> Exercise description
Return the stretch from the start of the rows below through the line containing "family: Eupelmidae". Copy each line exactly, and include both the first line and that final line.

══ Data for the task

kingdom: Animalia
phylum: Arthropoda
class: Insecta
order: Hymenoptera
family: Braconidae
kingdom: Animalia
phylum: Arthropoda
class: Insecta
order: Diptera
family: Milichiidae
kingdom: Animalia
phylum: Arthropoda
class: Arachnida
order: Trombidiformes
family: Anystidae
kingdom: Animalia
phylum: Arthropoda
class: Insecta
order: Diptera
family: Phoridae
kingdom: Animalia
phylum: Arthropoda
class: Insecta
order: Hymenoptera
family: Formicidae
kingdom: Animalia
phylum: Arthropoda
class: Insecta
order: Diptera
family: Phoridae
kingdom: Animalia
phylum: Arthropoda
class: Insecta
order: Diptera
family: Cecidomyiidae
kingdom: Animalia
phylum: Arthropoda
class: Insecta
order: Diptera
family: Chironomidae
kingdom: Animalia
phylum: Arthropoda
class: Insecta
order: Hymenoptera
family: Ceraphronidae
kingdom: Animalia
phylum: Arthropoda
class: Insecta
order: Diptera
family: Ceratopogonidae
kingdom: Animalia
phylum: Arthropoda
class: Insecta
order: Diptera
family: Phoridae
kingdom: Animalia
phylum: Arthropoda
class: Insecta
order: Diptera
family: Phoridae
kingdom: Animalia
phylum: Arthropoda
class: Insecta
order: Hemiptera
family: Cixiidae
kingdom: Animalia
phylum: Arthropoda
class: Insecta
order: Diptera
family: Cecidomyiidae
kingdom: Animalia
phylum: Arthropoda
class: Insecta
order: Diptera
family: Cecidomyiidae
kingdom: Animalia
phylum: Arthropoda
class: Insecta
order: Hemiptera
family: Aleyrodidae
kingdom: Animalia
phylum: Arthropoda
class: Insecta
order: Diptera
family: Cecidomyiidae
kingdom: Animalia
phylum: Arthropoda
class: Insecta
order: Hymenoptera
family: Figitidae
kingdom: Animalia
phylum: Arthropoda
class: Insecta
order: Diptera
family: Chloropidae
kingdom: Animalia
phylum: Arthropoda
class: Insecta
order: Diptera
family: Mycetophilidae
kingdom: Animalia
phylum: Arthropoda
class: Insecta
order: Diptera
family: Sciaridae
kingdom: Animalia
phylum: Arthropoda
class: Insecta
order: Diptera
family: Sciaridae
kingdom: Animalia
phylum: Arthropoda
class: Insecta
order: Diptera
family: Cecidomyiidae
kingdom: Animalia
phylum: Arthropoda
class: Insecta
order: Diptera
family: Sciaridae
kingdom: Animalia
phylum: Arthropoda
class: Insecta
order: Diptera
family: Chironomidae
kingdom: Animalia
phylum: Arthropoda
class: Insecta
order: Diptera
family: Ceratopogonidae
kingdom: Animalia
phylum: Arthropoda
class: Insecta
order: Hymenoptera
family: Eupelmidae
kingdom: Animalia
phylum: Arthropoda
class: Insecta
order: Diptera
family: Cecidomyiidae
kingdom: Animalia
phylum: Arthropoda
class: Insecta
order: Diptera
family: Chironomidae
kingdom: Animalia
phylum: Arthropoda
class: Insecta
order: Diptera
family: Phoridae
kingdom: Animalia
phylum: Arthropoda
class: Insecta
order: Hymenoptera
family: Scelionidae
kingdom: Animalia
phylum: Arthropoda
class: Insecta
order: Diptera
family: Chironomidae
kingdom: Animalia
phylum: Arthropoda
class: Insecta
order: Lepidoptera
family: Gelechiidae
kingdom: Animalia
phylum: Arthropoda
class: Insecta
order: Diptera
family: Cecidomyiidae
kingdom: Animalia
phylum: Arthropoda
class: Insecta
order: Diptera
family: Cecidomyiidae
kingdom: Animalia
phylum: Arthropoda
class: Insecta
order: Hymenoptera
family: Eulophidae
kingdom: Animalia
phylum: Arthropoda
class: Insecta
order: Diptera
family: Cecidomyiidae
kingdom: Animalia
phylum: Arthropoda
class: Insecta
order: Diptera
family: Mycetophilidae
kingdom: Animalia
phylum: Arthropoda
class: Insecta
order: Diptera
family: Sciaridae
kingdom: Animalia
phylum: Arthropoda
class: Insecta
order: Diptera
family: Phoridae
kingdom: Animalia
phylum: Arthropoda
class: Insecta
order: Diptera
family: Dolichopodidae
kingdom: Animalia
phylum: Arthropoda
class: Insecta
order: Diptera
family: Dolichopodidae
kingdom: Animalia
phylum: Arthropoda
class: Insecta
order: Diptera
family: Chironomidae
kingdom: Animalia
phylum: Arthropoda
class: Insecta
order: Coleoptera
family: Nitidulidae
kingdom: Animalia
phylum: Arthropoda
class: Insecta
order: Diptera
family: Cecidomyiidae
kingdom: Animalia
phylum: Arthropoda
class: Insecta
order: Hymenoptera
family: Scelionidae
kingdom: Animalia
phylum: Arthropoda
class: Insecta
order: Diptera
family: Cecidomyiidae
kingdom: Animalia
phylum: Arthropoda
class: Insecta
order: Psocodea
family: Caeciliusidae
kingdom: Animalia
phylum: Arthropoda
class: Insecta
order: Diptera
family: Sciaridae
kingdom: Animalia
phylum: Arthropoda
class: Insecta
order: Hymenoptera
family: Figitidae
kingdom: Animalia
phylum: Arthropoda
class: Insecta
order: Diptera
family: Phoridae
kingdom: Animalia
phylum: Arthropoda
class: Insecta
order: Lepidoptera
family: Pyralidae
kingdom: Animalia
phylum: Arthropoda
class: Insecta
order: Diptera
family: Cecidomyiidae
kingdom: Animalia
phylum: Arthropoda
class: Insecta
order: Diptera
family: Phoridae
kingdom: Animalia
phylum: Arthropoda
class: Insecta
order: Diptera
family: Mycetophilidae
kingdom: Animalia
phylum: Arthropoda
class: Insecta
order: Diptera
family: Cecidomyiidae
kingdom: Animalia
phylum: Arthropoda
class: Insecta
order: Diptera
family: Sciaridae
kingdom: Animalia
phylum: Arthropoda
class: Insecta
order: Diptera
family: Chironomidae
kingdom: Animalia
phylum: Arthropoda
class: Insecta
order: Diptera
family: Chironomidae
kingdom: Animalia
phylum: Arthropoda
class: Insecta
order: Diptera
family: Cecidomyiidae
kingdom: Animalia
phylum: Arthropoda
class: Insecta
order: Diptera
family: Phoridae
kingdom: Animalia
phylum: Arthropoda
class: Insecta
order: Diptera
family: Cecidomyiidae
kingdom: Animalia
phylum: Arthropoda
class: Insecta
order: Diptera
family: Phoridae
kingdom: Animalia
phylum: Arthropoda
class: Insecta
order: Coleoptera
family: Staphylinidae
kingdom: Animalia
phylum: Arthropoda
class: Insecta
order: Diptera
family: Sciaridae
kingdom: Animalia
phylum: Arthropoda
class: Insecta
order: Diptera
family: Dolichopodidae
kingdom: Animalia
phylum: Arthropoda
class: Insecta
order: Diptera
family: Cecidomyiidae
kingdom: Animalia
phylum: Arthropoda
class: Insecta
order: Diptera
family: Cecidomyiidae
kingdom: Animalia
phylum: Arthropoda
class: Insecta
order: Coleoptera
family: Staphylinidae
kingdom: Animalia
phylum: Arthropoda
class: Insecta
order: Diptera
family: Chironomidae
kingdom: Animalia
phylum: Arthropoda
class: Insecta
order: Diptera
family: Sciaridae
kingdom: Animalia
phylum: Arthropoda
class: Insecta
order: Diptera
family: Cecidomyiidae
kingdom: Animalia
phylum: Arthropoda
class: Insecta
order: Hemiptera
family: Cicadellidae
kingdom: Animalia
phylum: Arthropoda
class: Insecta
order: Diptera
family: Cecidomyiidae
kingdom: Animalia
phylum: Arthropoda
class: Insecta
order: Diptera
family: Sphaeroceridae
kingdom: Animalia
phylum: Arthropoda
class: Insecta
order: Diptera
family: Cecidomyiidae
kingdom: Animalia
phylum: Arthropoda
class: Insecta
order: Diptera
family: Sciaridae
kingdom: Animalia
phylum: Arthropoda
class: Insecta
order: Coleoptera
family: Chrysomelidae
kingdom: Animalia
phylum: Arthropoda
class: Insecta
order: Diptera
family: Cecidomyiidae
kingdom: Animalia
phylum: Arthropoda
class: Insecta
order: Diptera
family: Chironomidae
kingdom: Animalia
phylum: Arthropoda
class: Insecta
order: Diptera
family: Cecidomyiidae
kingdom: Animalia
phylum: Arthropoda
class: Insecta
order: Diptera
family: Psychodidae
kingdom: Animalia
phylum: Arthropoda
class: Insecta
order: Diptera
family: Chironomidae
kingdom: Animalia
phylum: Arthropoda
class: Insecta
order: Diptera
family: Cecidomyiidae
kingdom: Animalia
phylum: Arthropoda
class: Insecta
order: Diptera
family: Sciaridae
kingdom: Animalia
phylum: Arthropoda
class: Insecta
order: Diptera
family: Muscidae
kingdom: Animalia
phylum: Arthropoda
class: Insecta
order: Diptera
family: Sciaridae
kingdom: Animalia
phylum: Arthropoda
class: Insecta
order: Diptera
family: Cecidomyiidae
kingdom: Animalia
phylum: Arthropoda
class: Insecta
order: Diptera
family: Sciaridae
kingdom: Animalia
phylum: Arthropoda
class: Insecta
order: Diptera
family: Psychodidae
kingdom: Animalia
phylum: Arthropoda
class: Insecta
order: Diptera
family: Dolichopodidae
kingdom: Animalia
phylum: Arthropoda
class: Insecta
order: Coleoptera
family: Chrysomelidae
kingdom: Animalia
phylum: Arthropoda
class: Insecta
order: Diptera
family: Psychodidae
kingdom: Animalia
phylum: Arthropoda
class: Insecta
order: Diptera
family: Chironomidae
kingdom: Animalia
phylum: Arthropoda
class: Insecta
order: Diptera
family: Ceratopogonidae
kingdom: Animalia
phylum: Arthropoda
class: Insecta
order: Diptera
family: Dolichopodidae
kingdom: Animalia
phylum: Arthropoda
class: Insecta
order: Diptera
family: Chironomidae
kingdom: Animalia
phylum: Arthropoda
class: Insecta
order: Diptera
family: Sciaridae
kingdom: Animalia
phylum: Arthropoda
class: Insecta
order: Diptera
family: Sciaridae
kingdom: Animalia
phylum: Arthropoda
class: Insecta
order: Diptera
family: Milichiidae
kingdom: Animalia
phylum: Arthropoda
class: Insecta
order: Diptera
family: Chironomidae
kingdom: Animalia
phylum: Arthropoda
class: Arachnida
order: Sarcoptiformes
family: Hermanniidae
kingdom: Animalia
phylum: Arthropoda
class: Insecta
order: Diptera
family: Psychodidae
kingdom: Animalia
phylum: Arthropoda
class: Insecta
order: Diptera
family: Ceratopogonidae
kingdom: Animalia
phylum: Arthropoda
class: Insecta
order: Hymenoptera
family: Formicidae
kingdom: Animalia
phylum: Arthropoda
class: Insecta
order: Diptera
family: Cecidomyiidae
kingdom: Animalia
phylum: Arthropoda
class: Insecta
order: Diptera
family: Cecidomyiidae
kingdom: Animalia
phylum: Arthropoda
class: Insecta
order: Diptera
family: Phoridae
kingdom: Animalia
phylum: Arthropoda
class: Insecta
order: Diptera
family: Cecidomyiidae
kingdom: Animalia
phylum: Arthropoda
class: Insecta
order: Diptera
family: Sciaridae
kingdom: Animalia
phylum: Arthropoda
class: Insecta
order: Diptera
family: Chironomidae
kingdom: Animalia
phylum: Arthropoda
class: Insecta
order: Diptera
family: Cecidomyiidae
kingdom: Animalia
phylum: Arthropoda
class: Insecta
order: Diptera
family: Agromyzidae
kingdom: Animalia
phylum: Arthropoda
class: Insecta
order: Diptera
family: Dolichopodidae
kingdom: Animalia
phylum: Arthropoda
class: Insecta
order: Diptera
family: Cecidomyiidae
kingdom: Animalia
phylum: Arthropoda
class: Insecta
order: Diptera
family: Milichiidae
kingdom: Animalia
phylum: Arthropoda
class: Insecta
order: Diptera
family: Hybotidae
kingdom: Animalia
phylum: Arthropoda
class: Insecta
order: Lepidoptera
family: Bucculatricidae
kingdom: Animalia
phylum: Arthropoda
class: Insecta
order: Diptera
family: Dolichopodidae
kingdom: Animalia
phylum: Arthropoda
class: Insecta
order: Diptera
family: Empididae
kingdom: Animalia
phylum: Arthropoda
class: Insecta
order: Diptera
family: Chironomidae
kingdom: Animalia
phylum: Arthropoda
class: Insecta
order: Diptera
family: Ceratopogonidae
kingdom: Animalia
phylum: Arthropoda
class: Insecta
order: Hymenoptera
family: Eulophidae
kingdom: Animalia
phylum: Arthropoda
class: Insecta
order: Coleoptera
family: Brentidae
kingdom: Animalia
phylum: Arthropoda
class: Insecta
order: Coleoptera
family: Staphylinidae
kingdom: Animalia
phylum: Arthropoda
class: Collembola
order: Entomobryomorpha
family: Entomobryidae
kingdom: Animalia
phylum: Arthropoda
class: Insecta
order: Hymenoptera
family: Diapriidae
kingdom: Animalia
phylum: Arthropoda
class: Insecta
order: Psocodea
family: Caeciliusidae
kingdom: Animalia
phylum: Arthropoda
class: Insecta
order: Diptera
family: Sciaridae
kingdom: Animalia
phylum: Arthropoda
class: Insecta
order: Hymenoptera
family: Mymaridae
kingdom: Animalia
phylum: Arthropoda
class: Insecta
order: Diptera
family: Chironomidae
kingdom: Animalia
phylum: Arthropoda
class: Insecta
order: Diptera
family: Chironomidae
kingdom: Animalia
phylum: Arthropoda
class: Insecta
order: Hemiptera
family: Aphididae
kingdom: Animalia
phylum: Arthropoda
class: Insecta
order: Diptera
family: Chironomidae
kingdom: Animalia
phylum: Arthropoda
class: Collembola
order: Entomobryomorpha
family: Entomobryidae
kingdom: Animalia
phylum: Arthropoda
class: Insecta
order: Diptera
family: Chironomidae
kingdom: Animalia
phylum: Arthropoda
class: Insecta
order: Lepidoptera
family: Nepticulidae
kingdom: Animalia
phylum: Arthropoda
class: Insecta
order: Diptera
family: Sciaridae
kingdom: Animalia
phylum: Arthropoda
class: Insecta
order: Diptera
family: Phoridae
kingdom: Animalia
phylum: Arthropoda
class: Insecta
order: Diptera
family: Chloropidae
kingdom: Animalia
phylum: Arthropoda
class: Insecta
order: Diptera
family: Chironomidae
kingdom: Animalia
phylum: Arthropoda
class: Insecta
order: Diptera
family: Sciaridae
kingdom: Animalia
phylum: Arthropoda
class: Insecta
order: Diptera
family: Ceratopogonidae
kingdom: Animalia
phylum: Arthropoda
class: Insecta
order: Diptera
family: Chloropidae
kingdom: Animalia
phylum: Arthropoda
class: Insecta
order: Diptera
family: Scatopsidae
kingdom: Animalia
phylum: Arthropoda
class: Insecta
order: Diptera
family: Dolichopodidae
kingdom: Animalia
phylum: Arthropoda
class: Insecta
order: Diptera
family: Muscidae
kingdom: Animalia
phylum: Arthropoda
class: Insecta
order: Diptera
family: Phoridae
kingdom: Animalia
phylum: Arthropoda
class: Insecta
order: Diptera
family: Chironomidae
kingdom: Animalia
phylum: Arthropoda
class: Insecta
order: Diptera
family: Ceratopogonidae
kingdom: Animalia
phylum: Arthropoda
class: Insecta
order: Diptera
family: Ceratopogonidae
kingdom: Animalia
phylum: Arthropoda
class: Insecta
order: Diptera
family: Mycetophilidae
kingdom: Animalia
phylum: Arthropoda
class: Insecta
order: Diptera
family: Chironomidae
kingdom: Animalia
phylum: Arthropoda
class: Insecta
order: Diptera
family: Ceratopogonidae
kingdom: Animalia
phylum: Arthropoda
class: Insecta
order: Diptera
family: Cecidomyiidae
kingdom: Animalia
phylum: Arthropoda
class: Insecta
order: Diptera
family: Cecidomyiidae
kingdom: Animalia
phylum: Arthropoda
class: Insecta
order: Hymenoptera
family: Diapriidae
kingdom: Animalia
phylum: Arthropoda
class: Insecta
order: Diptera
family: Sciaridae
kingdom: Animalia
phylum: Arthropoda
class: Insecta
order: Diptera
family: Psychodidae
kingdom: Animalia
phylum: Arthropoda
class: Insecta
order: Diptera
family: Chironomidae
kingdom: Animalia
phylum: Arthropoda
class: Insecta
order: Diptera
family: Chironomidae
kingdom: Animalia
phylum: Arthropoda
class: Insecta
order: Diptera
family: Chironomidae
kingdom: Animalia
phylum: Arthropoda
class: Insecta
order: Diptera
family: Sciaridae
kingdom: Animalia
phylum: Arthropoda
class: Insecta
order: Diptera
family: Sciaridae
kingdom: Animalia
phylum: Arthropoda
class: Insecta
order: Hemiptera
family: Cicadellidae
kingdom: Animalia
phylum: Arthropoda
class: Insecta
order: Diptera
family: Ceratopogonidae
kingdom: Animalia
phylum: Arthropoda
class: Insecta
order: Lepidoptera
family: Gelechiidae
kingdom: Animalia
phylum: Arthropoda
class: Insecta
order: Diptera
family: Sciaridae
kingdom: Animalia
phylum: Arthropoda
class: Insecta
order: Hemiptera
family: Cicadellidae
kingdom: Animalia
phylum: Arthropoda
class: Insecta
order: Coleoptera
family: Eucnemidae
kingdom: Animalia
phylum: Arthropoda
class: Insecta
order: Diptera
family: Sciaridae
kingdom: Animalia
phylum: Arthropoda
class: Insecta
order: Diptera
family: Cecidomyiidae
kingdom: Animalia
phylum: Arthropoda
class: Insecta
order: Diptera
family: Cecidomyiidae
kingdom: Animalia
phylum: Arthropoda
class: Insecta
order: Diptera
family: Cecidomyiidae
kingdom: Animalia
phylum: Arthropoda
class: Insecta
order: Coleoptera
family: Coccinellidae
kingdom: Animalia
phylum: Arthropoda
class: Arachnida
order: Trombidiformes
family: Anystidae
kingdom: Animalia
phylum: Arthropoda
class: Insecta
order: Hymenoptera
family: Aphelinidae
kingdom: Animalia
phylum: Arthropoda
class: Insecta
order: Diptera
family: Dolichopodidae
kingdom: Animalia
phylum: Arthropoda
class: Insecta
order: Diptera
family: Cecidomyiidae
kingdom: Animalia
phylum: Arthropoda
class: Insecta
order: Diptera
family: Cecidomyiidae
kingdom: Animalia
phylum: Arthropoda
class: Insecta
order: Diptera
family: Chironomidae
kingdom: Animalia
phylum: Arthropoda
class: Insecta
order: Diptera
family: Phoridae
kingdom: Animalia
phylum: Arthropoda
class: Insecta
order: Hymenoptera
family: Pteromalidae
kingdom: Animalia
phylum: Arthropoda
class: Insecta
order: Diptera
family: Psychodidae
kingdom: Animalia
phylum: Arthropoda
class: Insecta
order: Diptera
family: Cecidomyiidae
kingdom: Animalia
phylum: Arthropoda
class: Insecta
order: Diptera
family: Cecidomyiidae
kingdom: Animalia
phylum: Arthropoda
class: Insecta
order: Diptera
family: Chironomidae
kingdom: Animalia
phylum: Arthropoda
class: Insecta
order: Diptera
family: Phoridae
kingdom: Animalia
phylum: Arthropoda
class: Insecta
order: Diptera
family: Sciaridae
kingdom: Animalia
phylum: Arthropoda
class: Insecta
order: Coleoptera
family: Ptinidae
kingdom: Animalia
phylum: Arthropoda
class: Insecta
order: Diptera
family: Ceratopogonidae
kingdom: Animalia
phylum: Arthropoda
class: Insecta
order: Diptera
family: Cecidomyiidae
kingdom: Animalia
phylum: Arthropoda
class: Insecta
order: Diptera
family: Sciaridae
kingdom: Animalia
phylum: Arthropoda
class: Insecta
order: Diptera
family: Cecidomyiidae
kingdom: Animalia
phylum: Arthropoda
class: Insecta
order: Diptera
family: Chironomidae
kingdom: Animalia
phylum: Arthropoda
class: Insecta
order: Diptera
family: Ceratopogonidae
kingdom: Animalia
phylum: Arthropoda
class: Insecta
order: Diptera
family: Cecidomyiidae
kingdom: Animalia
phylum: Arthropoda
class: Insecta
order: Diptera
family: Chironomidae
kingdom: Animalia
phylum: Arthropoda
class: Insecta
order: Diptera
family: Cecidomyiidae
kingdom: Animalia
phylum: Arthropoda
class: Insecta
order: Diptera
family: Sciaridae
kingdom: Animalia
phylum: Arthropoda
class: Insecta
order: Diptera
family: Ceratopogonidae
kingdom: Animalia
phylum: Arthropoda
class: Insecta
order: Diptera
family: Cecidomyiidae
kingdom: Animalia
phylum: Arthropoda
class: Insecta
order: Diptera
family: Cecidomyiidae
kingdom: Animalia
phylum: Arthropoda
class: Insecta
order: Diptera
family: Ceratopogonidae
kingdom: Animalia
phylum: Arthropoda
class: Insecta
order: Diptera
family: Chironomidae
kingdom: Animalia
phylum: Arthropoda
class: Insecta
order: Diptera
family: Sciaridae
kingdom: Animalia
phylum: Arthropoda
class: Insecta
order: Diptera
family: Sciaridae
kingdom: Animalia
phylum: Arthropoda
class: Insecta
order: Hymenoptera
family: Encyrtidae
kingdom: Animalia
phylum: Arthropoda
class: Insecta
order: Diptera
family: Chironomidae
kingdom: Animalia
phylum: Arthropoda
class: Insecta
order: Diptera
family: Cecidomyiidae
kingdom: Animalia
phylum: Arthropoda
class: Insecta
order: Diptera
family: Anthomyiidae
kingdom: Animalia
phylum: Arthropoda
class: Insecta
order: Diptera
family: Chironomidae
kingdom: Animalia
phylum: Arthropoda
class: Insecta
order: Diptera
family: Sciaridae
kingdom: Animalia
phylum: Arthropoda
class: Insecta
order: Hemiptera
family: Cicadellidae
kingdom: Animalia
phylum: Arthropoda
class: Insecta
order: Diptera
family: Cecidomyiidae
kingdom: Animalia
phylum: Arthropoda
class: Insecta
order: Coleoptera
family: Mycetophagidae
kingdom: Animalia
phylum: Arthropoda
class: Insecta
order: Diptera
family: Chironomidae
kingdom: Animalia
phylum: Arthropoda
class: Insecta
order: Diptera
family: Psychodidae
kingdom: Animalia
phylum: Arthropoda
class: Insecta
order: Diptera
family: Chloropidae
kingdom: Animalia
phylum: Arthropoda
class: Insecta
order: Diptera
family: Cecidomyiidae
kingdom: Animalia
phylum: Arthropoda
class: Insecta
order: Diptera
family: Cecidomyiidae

════

> Written reply
kingdom: Animalia
phylum: Arthropoda
class: Insecta
order: Hymenoptera
family: Braconidae
kingdom: Animalia
phylum: Arthropoda
class: Insecta
order: Diptera
family: Milichiidae
kingdom: Animalia
phylum: Arthropoda
class: Arachnida
order: Trombidiformes
family: Anystidae
kingdom: Animalia
phylum: Arthropoda
class: Insecta
order: Diptera
family: Phoridae
kingdom: Animalia
phylum: Arthropoda
class: Insecta
order: Hymenoptera
family: Formicidae
kingdom: Animalia
phylum: Arthropoda
class: Insecta
order: Diptera
family: Phoridae
kingdom: Animalia
phylum: Arthropoda
class: Insecta
order: Diptera
family: Cecidomyiidae
kingdom: Animalia
phylum: Arthropoda
class: Insecta
order: Diptera
family: Chironomidae
kingdom: Animalia
phylum: Arthropoda
class: Insecta
order: Hymenoptera
family: Ceraphronidae
kingdom: Animalia
phylum: Arthropoda
class: Insecta
order: Diptera
family: Ceratopogonidae
kingdom: Animalia
phylum: Arthropoda
class: Insecta
order: Diptera
family: Phoridae
kingdom: Animalia
phylum: Arthropoda
class: Insecta
order: Diptera
family: Phoridae
kingdom: Animalia
phylum: Arthropoda
class: Insecta
order: Hemiptera
family: Cixiidae
kingdom: Animalia
phylum: Arthropoda
class: Insecta
order: Diptera
family: Cecidomyiidae
kingdom: Animalia
phylum: Arthropoda
class: Insecta
order: Diptera
family: Cecidomyiidae
kingdom: Animalia
phylum: Arthropoda
class: Insecta
order: Hemiptera
family: Aleyrodidae
kingdom: Animalia
phylum: Arthropoda
class: Insecta
order: Diptera
family: Cecidomyiidae
kingdom: Animalia
phylum: Arthropoda
class: Insecta
order: Hymenoptera
family: Figitidae
kingdom: Animalia
phylum: Arthropoda
class: Insecta
order: Diptera
family: Chloropidae
kingdom: Animalia
phylum: Arthropoda
class: Insecta
order: Diptera
family: Mycetophilidae
kingdom: Animalia
phylum: Arthropoda
class: Insecta
order: Diptera
family: Sciaridae
kingdom: Animalia
phylum: Arthropoda
class: Insecta
order: Diptera
family: Sciaridae
kingdom: Animalia
phylum: Arthropoda
class: Insecta
order: Diptera
family: Cecidomyiidae
kingdom: Animalia
phylum: Arthropoda
class: Insecta
order: Diptera
family: Sciaridae
kingdom: Animalia
phylum: Arthropoda
class: Insecta
order: Diptera
family: Chironomidae
kingdom: Animalia
phylum: Arthropoda
class: Insecta
order: Diptera
family: Ceratopogonidae
kingdom: Animalia
phylum: Arthropoda
class: Insecta
order: Hymenoptera
family: Eupelmidae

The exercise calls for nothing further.